She sees a lone policeman, who is busy sharing a joke with the drivers. The booth attendant quickly scribbles down her destination (merely a word, Anna Nagar) and the fare applicable.
The ride ended. The distance travelled was 10 kilometres. The fare charged was Rs. 70.
Just a week ago, she had taken a pre-paid auto from the Bangalore City station.
The auto stand regulated by the local police ensured a harassment-free experience. The system was computerised with details of autorickshaws and drivers fed into the system. The driver courteously returned the change. The distance travelled was seven kilometres. The fare demanded was Rs. 36 (inclusive of Re.1 service charge).
"The system in Chennai is a non-starter. It is a farce," she laments. "Even if I had bargained with any auto driver without going in for the pre-paid auto system, I could have got away by paying less."
The manually managed pre-paid system here offers little support to passengers. First, there is no scientific record of the transaction no counterfoil or carbon copy that facilitates accounting of money collected or any proof of the amount actually paid by the passenger.
Second, there are no signatories and hence zero accountability on the part of the pre-paid auto staff the passenger and the driver's names are invariably left unrecorded in the form.
Third, there is hardly any regulation or police intervention to check harassment. Passengers allege that the police and the autorickshaw drivers are `hand in glove' and hence there is no enforcement of fare discipline. Fourth, passengers have no specialised helplines to report malpractice.
A member of the Goodwill Auto Drivers Association, however, argues that passengers can file complaints at the local police station. "Every autorickshaw carries the registration details as also the telephone number of the local police station. A passenger only needs to note down the registration number and report it to the police".

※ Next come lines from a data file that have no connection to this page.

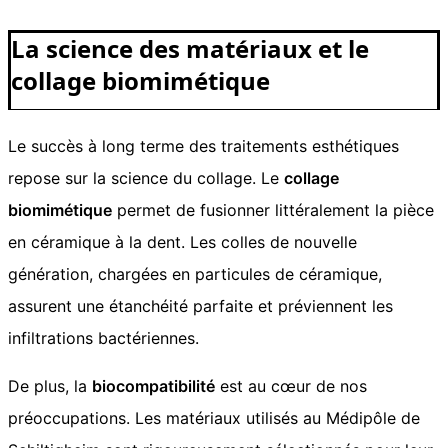
La science des matériaux et le
collage biomimétique
Le succès à long terme des traitements esthétiques
repose sur la science du collage. Le
collage
biomimétique
permet de fusionner littéralement la pièce
en céramique à la dent. Les colles de nouvelle
génération, chargées en particules de céramique,
assurent une étanchéité parfaite et préviennent les
infiltrations bactériennes.
De plus, la
biocompatibilité
est au cœur de nos
préoccupations. Les matériaux utilisés au Médipôle de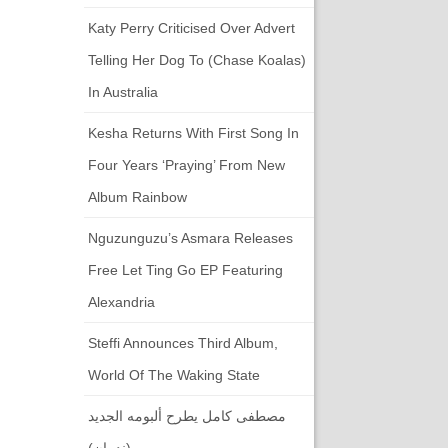
Katy Perry Criticised Over Advert
Telling Her Dog To (chase Koalas)
In Australia
Kesha Returns With First Song In
Four Years ‘Praying’ From New
Album Rainbow
Nguzunguzu’s Asmara Releases
Free Let Ting Go EP Featuring
Alexandria
Steffi Announces Third Album,
World Of The Waking State
مصطفى كامل يطرح ألبومه الجديد
(ندمان)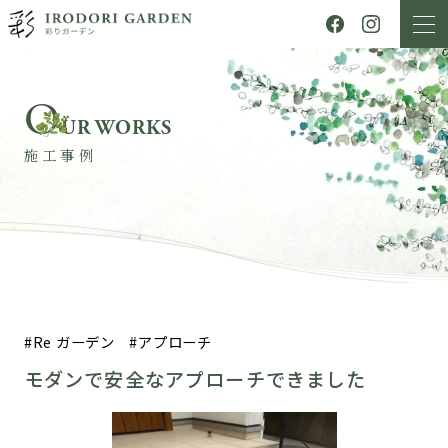
O
UR WORKS
施工事例
Re ガーデン
アプローチ
モダンで安全なアプローチできました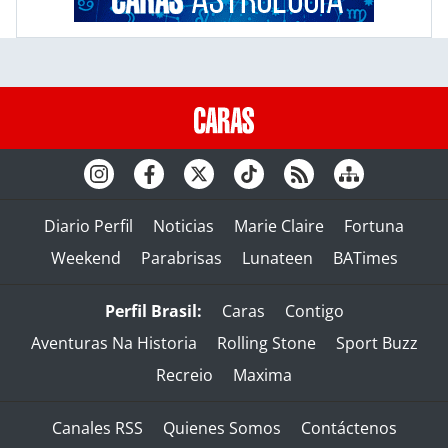
Diario Perfil
Noticias
Marie Claire
Fortuna
Weekend
Parabrisas
Lunateen
BATimes
Perfil Brasil:
Caras
Contigo
Aventuras Na Historia
Rolling Stone
Sport Buzz
Recreio
Maxima
Canales RSS
Quienes Somos
Contáctenos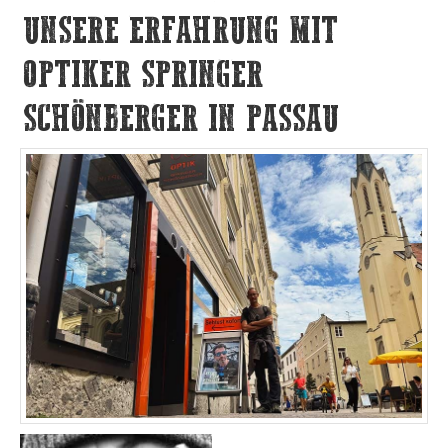
UNSERE ERFAHRUNG MIT
OPTIKER SPRINGER
SCHÖNBERGER IN PASSAU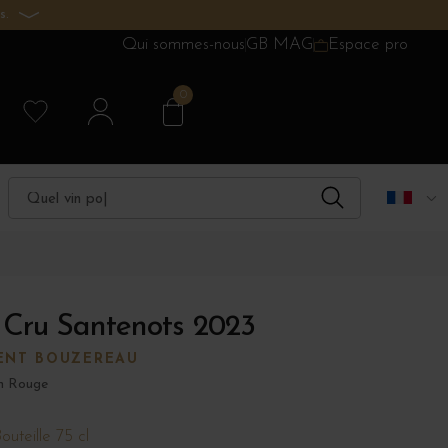
s.
Qui sommes-nous
GB MAG
Espace pro
0
 Cru Santenots 2023
ENT BOUZEREAU
n Rouge
outeille 75 cl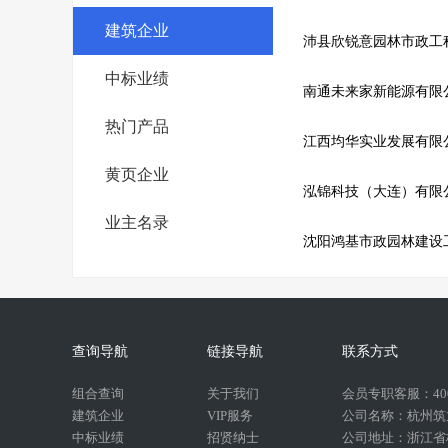
建筑企业
沛县欣锐意园林市政工
中标业绩
南通未来家新能源有限
热门产品
江西均华实业发展有限
黄页企业
泓锦科技（大连）有限
业主名录
沈阳鸿基市政园林建设
查询导航
链接导航
联系方式
组合查询
关于我们
会员专职客服：400-
建筑企业
VIP服务
公司名称：杭州筑
中标业绩
招贤纳士
公司地址：浙江省杭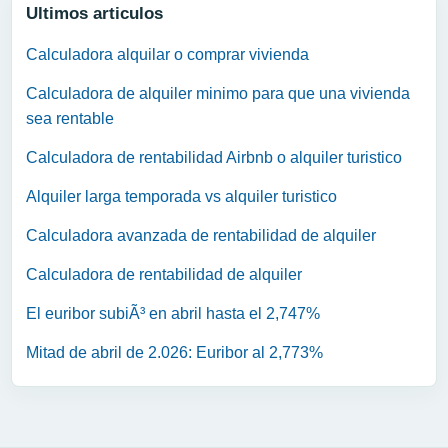
Ultimos articulos
Calculadora alquilar o comprar vivienda
Calculadora de alquiler minimo para que una vivienda
sea rentable
Calculadora de rentabilidad Airbnb o alquiler turistico
Alquiler larga temporada vs alquiler turistico
Calculadora avanzada de rentabilidad de alquiler
Calculadora de rentabilidad de alquiler
El euribor subiÃ³ en abril hasta el 2,747%
Mitad de abril de 2.026: Euribor al 2,773%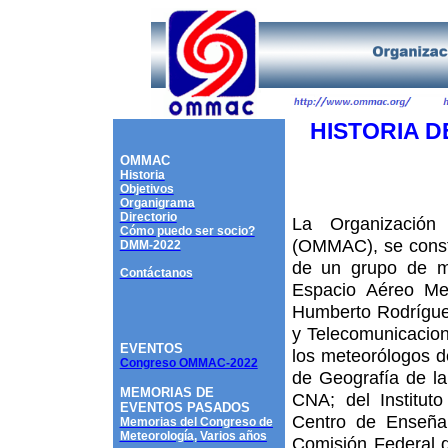
HISTORIA D
OMMAC
Historia
Objetivos
Organigrama
Directorio
La Organización
Cómo puedo ser socio?
(OMMAC), se consti
DMM-2022
de un grupo de me
Contáctanos
Espacio Aéreo Me
Humberto Rodríguez
y Telecomunicacion
EVENTOS
los meteorólogos de
Congreso OMMAC-2022
de Geografía de la
MEMORIAS DE
CNA; del Institut
EVENTOS PASADOS
Centro de Enseñan
Memorias del Congreso de
Meteorología, Varios años
Comisión Federal de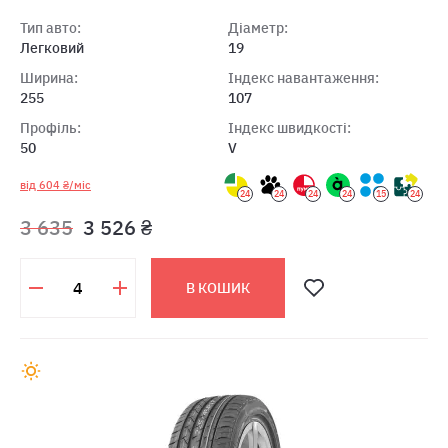
Тип авто:
Діаметр:
Легковий
19
Ширина:
Індекс навантаження:
255
107
Профіль:
Індекс швидкості:
50
V
від 604 ₴/міс
24
24
24
24
15
24
3 635
3 526 ₴
В КОШИК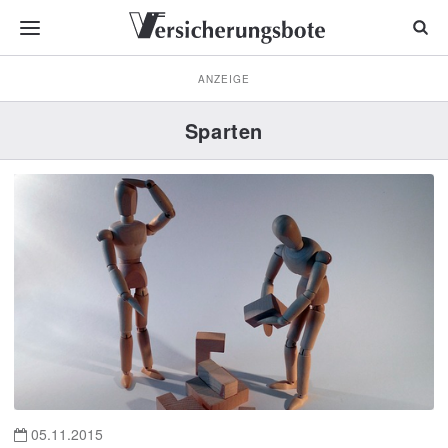
ANZEIGE
Sparten
05.11.2015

The Bangalore Pre-paid Auto/Taxi service, a joint venture of the Karnataka Government, the railway police and the local auto/taxi drivers associations, is a good model for Chennai to follow and put in place more passenger-friendly measures.
The computerised system (with ticket numbers and receipt numbers clearly printed on the form) records transactions and facilitates accounting.
The initials of the issuing clerk printed on the form ensures accountability.
Efficient police regulation checks harassment. And helplines and railway police control room numbers provided on the pre-paid autorickshaw ticket prevent malpractice.